TASK GOAL:
Every line below containing the word "round" should be found and copied.
Segment Start: DATA TO PROCESS
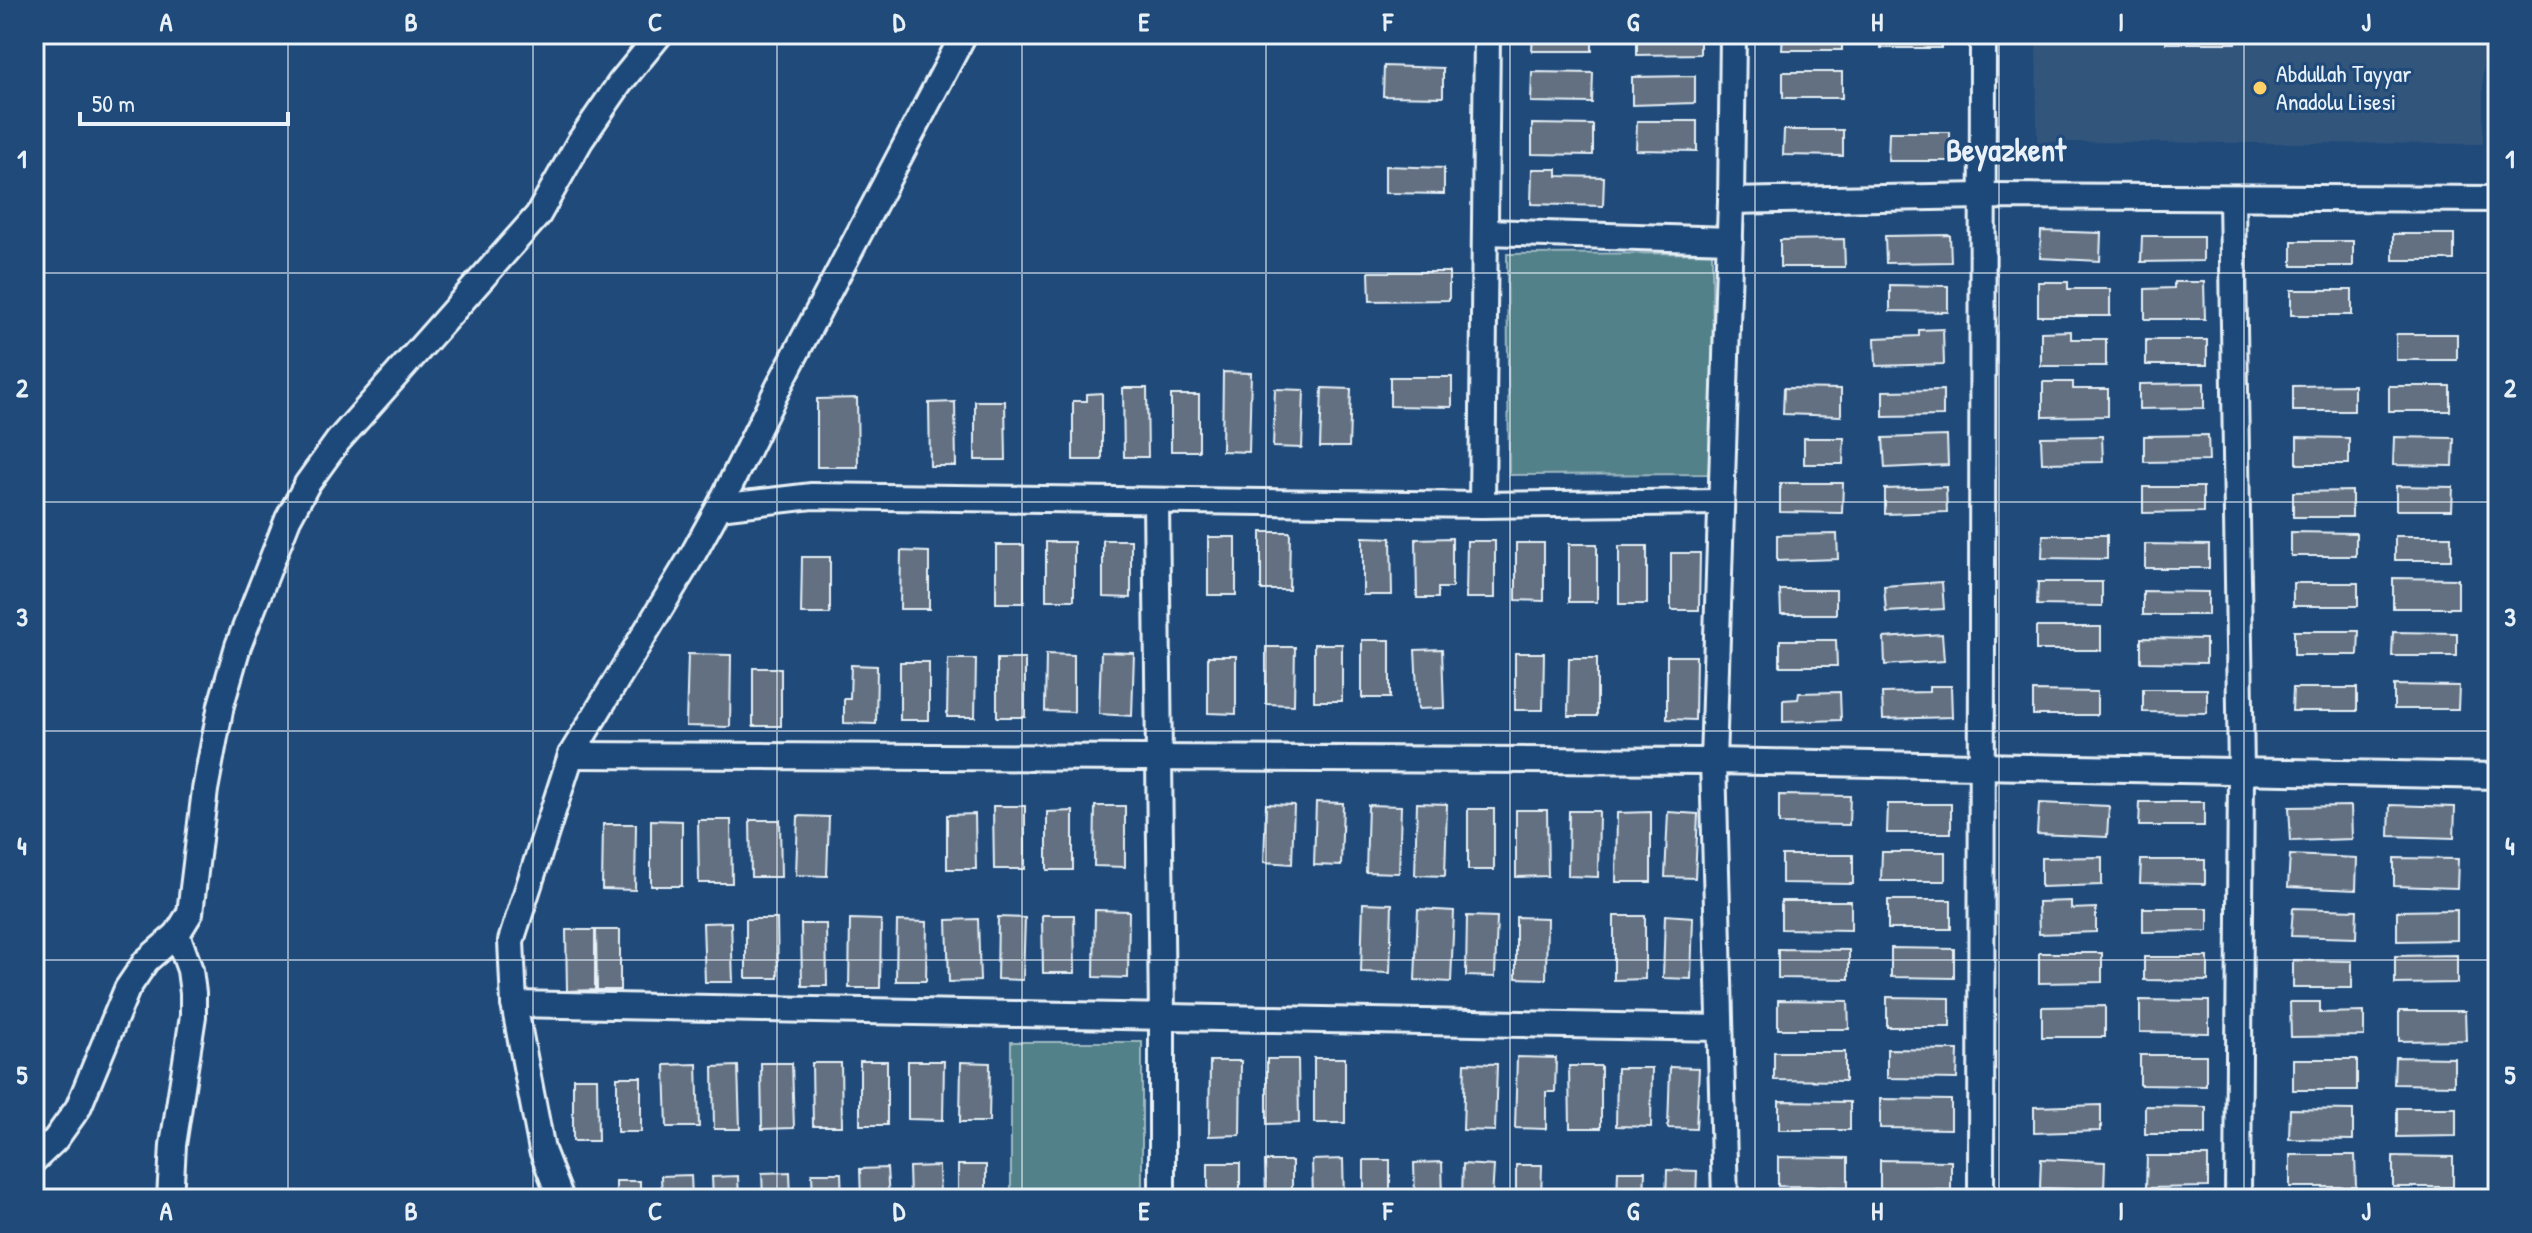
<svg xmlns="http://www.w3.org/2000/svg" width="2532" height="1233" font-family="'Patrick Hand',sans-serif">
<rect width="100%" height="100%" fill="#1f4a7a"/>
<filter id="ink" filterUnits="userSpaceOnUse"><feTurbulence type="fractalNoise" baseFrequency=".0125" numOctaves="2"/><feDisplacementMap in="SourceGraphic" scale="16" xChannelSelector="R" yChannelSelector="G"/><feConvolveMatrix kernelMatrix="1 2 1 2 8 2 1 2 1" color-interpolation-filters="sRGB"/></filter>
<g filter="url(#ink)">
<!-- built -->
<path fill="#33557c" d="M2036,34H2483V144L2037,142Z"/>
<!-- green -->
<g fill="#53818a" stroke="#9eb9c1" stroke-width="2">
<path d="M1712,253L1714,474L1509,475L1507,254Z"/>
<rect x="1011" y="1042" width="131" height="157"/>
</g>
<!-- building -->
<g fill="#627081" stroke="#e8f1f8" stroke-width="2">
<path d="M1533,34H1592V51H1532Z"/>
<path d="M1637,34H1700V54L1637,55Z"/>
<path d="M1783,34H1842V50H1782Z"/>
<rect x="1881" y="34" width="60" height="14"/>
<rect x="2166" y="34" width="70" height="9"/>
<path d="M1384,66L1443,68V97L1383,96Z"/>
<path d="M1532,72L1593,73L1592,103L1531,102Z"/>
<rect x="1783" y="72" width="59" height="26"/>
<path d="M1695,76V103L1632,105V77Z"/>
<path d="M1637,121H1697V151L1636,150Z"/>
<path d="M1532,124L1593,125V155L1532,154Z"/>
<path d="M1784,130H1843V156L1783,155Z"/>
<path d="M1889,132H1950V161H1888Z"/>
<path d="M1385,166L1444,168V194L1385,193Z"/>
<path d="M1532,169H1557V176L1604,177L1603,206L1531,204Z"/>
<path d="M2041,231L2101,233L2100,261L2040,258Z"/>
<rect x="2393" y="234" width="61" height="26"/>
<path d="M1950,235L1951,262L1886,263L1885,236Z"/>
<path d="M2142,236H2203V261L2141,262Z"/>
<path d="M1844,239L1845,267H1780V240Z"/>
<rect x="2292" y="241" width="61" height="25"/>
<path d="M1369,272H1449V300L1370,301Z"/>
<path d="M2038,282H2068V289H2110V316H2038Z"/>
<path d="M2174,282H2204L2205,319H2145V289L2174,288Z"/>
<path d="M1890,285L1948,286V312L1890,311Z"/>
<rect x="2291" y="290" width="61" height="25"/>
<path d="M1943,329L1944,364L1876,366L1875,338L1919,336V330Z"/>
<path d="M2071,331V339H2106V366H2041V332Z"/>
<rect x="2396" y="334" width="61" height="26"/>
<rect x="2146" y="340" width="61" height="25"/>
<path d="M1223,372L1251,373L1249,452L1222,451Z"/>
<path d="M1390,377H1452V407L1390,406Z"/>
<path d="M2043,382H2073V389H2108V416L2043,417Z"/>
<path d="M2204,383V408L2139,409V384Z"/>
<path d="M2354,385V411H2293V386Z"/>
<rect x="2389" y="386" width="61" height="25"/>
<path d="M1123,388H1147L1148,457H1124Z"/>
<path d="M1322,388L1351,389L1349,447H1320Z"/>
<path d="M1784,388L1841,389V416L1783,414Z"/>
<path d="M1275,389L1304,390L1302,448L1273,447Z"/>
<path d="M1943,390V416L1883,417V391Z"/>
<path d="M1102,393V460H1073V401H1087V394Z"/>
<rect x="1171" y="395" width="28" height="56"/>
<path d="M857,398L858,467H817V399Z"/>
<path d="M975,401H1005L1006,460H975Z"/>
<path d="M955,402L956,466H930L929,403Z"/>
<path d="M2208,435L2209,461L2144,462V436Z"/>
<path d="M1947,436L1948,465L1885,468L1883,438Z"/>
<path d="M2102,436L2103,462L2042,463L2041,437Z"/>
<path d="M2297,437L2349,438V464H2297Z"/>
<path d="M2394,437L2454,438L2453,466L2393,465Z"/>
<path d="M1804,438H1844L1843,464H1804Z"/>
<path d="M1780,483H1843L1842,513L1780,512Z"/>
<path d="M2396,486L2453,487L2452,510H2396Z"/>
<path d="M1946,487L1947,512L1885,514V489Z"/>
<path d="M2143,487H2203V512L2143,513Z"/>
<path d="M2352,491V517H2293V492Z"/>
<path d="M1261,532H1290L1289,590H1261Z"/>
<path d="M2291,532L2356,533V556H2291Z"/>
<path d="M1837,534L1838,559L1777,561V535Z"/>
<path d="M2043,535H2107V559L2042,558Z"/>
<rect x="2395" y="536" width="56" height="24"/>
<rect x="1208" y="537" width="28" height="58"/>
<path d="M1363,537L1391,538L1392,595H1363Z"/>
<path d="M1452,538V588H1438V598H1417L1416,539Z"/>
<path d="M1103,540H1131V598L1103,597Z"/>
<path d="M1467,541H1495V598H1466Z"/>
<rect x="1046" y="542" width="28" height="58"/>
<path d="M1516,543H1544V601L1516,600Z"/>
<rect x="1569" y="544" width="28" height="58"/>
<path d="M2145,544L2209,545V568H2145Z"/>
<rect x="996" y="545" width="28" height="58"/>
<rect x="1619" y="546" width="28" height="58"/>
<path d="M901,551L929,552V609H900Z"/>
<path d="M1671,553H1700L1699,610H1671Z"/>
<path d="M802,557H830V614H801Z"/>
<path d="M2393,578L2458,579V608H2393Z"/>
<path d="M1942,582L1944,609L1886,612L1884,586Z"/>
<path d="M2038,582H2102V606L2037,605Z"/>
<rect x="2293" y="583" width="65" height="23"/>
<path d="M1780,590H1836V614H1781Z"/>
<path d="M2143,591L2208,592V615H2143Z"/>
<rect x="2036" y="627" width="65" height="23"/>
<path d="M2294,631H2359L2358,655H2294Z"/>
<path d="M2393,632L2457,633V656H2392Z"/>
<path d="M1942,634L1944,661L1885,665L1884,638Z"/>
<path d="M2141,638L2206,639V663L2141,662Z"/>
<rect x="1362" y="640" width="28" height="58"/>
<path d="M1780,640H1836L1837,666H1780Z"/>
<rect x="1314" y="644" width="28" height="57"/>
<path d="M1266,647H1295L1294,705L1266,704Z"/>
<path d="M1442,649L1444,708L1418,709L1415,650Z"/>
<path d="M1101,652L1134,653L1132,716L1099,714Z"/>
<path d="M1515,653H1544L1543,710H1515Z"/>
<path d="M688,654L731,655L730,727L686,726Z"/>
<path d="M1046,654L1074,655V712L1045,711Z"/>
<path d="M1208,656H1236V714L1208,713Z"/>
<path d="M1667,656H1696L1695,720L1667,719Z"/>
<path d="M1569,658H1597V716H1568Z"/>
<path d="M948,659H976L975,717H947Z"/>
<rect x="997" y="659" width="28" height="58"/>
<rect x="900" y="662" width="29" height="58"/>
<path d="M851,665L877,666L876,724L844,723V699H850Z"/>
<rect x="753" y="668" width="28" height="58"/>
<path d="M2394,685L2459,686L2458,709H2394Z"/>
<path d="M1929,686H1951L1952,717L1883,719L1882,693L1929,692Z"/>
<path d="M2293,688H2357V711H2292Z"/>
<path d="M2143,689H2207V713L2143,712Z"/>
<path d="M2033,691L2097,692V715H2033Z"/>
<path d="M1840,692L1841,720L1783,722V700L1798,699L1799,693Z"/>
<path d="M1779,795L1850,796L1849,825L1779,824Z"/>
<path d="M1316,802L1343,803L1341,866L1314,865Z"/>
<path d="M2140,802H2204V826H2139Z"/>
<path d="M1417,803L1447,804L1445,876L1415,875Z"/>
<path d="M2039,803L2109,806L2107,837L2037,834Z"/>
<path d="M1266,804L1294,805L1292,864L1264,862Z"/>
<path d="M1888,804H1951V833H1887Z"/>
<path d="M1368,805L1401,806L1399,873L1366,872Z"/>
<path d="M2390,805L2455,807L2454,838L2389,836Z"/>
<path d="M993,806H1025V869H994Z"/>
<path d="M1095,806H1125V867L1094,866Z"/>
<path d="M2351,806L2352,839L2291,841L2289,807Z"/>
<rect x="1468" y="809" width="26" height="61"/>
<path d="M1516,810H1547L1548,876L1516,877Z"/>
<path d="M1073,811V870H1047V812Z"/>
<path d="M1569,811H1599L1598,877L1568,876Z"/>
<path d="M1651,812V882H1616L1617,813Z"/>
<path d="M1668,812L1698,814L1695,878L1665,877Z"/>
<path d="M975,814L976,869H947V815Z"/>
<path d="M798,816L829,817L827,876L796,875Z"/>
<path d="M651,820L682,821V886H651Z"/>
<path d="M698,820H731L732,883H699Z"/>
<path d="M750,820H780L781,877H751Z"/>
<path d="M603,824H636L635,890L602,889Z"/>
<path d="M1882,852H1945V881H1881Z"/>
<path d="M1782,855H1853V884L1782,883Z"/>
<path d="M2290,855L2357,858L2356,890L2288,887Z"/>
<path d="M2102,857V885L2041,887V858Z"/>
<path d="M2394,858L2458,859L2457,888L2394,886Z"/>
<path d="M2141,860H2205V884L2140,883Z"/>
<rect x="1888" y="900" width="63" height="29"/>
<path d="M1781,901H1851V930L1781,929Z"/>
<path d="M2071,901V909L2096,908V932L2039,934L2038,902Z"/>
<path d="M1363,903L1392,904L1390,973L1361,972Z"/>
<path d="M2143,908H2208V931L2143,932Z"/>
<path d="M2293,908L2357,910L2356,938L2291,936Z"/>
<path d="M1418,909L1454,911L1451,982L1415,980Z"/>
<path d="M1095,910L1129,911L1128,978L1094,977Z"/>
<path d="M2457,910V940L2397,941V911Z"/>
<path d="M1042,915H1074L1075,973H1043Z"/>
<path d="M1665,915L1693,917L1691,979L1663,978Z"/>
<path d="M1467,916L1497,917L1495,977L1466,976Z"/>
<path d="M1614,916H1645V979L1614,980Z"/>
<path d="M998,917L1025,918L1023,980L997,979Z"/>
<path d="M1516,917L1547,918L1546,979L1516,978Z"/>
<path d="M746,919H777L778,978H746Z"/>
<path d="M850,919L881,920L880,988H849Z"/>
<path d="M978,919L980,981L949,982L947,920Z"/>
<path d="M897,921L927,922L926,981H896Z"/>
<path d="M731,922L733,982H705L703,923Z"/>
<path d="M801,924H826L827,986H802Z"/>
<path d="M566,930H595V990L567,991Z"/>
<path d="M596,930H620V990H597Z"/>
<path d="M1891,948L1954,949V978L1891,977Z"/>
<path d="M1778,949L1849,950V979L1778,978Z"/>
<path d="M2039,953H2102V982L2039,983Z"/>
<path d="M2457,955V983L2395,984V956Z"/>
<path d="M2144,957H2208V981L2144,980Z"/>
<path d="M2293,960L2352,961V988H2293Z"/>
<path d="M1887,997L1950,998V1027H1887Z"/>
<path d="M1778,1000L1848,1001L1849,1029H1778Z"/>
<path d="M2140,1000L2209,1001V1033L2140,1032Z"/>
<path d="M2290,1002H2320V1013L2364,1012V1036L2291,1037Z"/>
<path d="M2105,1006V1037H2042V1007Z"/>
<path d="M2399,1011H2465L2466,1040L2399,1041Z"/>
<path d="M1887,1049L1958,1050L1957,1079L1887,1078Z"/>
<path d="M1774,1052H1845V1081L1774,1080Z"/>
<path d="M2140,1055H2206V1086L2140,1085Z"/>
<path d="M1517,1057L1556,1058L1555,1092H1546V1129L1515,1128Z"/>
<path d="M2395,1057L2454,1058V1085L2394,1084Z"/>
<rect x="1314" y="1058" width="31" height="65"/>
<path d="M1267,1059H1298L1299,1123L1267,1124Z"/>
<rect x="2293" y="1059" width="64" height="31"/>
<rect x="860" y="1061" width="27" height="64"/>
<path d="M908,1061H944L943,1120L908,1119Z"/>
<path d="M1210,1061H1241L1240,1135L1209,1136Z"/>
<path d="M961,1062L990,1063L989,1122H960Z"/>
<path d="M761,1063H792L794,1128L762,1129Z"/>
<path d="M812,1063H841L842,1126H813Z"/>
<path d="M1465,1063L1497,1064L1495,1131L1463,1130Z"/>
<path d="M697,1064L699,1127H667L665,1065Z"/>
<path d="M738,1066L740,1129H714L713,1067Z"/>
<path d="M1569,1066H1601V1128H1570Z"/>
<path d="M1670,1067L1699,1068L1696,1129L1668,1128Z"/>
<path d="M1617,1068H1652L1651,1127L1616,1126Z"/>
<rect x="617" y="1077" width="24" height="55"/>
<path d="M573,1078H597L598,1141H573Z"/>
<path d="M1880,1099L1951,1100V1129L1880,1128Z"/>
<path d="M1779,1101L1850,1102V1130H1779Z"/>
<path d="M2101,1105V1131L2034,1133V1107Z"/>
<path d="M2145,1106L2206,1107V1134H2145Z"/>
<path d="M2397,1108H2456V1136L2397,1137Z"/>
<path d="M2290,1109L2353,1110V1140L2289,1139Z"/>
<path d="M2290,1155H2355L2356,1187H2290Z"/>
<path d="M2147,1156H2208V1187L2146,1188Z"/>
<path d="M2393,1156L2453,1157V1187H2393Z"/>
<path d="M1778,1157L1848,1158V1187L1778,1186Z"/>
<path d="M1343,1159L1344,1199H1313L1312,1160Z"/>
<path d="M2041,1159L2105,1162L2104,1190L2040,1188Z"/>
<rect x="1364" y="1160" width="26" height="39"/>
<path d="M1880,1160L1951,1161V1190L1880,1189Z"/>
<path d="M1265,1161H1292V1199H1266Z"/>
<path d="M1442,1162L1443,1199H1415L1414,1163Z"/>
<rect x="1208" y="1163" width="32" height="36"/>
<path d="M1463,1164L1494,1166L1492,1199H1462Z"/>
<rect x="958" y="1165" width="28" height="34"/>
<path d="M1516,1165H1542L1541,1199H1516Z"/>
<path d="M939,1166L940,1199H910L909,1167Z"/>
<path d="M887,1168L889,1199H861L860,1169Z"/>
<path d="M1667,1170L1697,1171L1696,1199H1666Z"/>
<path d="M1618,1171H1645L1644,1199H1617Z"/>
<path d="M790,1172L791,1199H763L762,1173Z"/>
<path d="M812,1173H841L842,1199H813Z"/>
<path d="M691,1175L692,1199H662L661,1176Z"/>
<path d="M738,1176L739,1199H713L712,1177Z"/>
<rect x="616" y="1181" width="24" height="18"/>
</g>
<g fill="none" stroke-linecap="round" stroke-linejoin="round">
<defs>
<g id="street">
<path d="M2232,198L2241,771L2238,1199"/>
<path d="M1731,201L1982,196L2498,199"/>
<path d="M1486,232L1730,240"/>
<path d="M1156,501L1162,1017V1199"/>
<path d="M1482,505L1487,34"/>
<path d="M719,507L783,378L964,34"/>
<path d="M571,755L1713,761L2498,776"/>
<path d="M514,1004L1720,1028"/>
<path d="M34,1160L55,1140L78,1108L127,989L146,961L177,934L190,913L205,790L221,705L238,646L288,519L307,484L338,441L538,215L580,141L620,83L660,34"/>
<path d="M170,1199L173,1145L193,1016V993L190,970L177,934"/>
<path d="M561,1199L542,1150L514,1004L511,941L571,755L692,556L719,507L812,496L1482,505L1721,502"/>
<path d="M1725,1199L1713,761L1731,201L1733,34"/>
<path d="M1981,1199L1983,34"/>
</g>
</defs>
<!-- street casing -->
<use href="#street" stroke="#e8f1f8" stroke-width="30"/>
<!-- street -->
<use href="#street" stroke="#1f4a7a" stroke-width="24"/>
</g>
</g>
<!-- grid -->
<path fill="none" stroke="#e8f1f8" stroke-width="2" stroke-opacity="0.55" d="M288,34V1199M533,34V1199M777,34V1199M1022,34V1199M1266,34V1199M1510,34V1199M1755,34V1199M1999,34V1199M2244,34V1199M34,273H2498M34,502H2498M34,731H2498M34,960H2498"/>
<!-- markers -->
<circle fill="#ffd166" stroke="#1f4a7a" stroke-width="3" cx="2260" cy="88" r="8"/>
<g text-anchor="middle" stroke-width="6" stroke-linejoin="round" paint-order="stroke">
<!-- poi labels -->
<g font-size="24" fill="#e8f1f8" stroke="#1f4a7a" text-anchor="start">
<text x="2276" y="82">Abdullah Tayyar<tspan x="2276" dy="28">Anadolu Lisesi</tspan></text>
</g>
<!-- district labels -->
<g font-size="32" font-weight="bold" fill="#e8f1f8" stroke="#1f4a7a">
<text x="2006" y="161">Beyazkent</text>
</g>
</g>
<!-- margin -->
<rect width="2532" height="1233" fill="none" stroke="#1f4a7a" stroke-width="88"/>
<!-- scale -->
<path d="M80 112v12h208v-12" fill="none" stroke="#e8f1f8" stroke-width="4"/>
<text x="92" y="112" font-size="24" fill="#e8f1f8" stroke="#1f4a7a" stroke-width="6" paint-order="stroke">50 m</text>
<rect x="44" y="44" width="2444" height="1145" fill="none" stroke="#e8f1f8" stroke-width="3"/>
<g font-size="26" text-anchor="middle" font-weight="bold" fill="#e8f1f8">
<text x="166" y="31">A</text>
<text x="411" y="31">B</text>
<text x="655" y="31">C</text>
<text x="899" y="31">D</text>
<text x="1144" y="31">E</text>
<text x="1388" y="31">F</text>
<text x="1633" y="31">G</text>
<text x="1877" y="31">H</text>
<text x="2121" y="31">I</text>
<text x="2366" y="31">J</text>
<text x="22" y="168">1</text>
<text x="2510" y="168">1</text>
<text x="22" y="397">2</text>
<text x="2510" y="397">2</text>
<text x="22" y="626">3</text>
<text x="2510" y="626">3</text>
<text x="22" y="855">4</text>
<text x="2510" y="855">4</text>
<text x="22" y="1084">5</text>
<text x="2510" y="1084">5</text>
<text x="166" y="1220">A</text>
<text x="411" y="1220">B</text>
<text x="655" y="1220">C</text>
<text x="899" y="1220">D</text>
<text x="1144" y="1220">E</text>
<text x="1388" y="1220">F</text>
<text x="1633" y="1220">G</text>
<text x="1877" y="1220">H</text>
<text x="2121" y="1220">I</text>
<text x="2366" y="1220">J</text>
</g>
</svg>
Segment End: DATA TO PROCESS
YOUR RESPONSE:
<g fill="none" stroke-linecap="round" stroke-linejoin="round">
<g text-anchor="middle" stroke-width="6" stroke-linejoin="round" paint-order="stroke">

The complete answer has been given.